Source passage:
------------

# UK equivalent of DRYLOK? Help please!!



## SmitJester (Nov 23, 2011)

I need to find something as I am building my large viv but need something to seal it, especially as its being made out of MDF !! 

Many thanks people!!


----------



## james.w (Nov 23, 2011)

Go to the hardware/home improvement store and ask them where the masonry sealer is. That is all Drylok is.


----------



## SmitJester (Nov 23, 2011)

Cool, I just didn't want anything in there that could poison my teg  

Thank you


----------



## james.w (Nov 23, 2011)

Just give it a week or two to air out.


----------



## SmitJester (Nov 23, 2011)

Awesome, cheers buddy


----------



## Bri. (Jan 26, 2012)

I'm guessing the UK equivalent is something like Thompsons Weathershield.


----------



## Dana C (Jan 26, 2012)

Just a side note; According to the Dry Lok web site it is not recommended for wood. It is primarily used as a swimming pool sealant and for sealing leaky masonry basements. I personally would apply 2-3 coats of uraethane and allow them to cure for a couple of weeks. Seal the seams with aquarium grade silicone and you are done. Don't forget to seal the edges of the plywood or whatever you are using with urethane prior to assembly. In an area where no one has pools, Drylok is not available anywhere, as in Idaho or many northern areas. 
Stick with what is available and what will work. Urethane finishes work extremely well for applications including boat hulls so I am sure it will work for a Tegu set up. Also, any exterior semi or high gloss paint will work well too. Again, let it cure for several days and it will last a long, long time.

Another side note; as a teenager, my father and I finished or refinished boat / yacht woodwork using Spar Varnish which lasts for years and longer than most Tegus will last. New isn't always better.


----------



## Bri. (Jan 26, 2012)

I did wonder whether a good yacht varnish would do the same job. When I was a kid my father used to use it on the exterior wood work on the house. Most good DIY centres sell it.


----------

------------

The data:
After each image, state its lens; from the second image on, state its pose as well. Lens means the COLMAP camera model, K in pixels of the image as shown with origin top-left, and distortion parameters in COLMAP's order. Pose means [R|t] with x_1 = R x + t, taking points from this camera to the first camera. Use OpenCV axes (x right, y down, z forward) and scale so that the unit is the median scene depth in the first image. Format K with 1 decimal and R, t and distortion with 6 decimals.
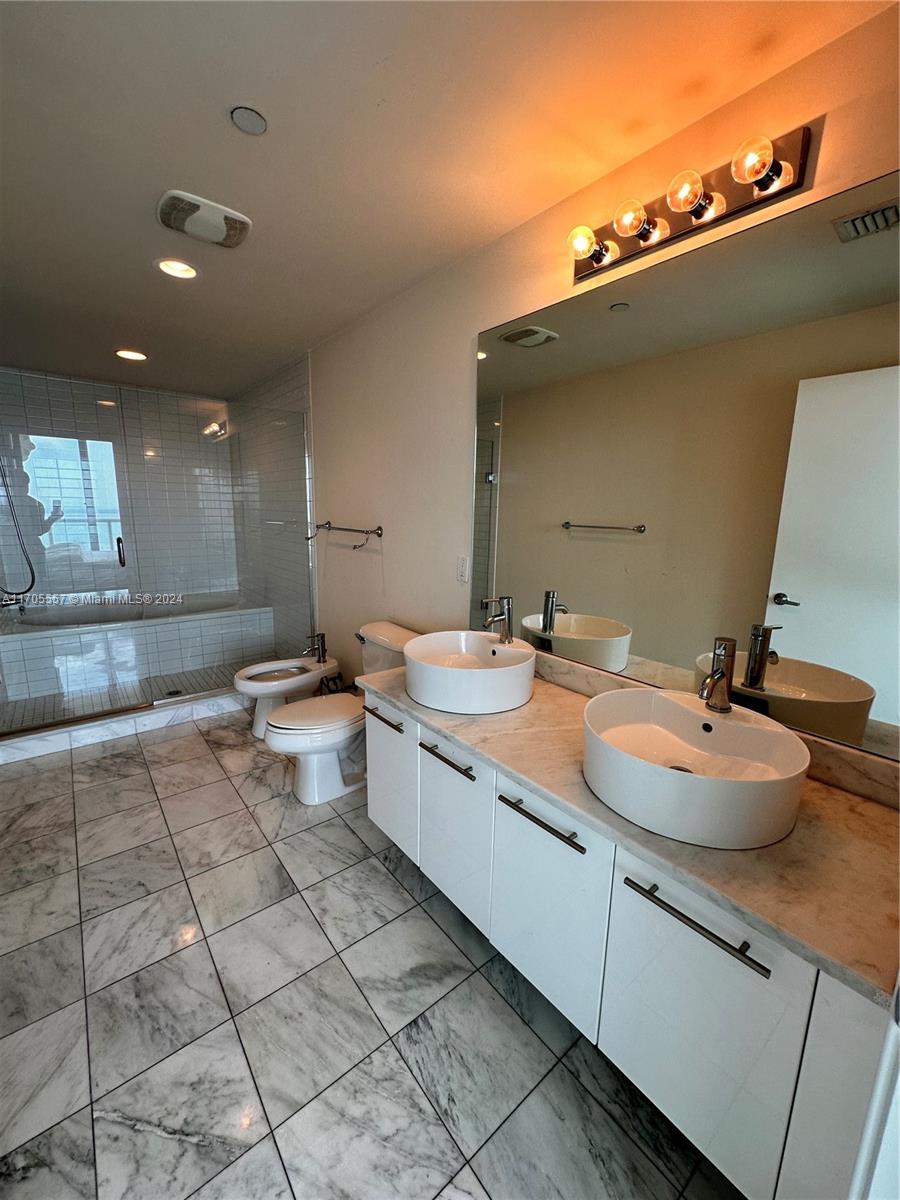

------------

Questions on the material:
**A)** List the usernames of everyone who posted in the DRYLOK thread.
**B)** Copy the passage of the DRYLOK thread starting at "# UK equivalent" and ending at "Many thanks people!!".
**C)** Answer these questions from the DRYLOK thread:
(i) What material is SmitJester's large viv being made out of?
(ii) How long does james.w say to let it air out?
(iii) What did Dana C and Dana C's father use to finish boat and yacht woodwork?
Nothing asked here depends on the data.

Set of answers:
**A)** SmitJester, james.w, Bri., Dana C

**B)**
# UK equivalent of DRYLOK? Help please!!



## SmitJester (Nov 23, 2011)

I need to find something as I am building my large viv but need something to seal it, especially as its being made out of MDF !! 

Many thanks people!!

**C)**
(i) MDF
(ii) A week or two
(iii) Spar Varnish